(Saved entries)

══════

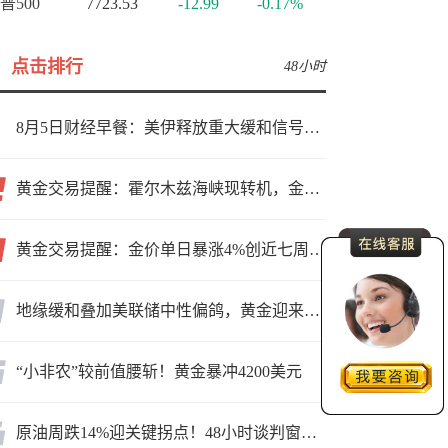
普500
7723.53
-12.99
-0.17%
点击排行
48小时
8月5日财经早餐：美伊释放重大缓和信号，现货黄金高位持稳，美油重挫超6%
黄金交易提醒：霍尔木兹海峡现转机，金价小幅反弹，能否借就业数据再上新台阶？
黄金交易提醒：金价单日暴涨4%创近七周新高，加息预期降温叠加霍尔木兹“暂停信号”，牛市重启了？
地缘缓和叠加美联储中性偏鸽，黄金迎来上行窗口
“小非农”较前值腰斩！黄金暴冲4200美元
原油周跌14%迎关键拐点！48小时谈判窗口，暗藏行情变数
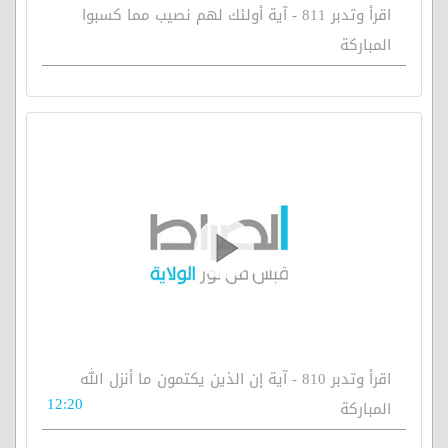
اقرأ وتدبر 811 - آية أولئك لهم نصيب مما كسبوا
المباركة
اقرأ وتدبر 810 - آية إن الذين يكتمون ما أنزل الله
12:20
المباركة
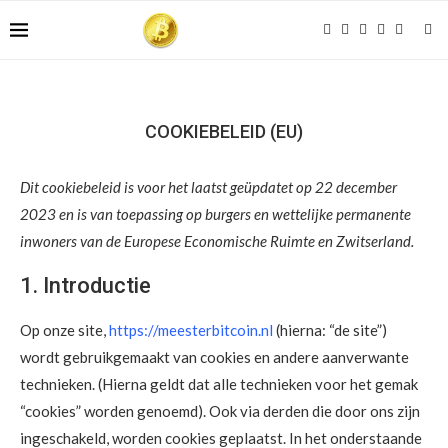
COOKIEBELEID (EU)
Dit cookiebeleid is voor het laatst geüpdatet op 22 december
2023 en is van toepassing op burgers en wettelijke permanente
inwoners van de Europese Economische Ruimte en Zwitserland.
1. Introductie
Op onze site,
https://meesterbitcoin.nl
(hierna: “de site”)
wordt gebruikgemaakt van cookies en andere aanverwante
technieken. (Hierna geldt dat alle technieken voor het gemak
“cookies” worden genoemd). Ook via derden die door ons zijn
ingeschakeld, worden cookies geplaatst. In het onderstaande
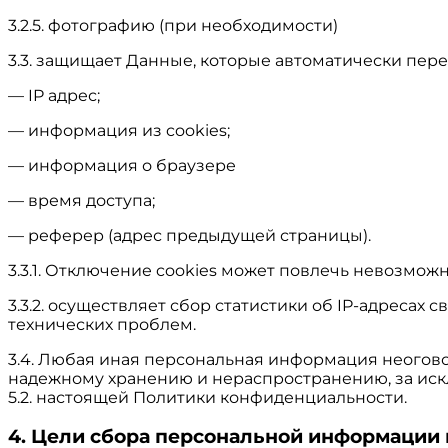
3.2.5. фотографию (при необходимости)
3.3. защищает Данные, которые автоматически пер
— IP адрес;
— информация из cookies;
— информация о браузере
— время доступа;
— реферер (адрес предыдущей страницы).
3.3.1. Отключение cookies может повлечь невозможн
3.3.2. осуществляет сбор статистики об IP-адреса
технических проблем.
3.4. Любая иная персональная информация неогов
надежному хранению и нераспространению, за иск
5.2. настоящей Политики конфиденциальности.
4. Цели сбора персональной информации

══════

*EXERCISE BRIEF:*
Repeat, exactly as they stand, the line that contains "3.3. защищает Данные, которые" and all the lines after it in the data above.

*REPLY:*
3.3. защищает Данные, которые автоматически пер
— IP адрес;
— информация из cookies;
— информация о браузере
— время доступа;
— реферер (адрес предыдущей страницы).
3.3.1. Отключение cookies может повлечь невозможн
3.3.2. осуществляет сбор статистики об IP-адреса
технических проблем.
3.4. Любая иная персональная информация неогов
надежному хранению и нераспространению, за иск
5.2. настоящей Политики конфиденциальности.
4. Цели сбора персональной информации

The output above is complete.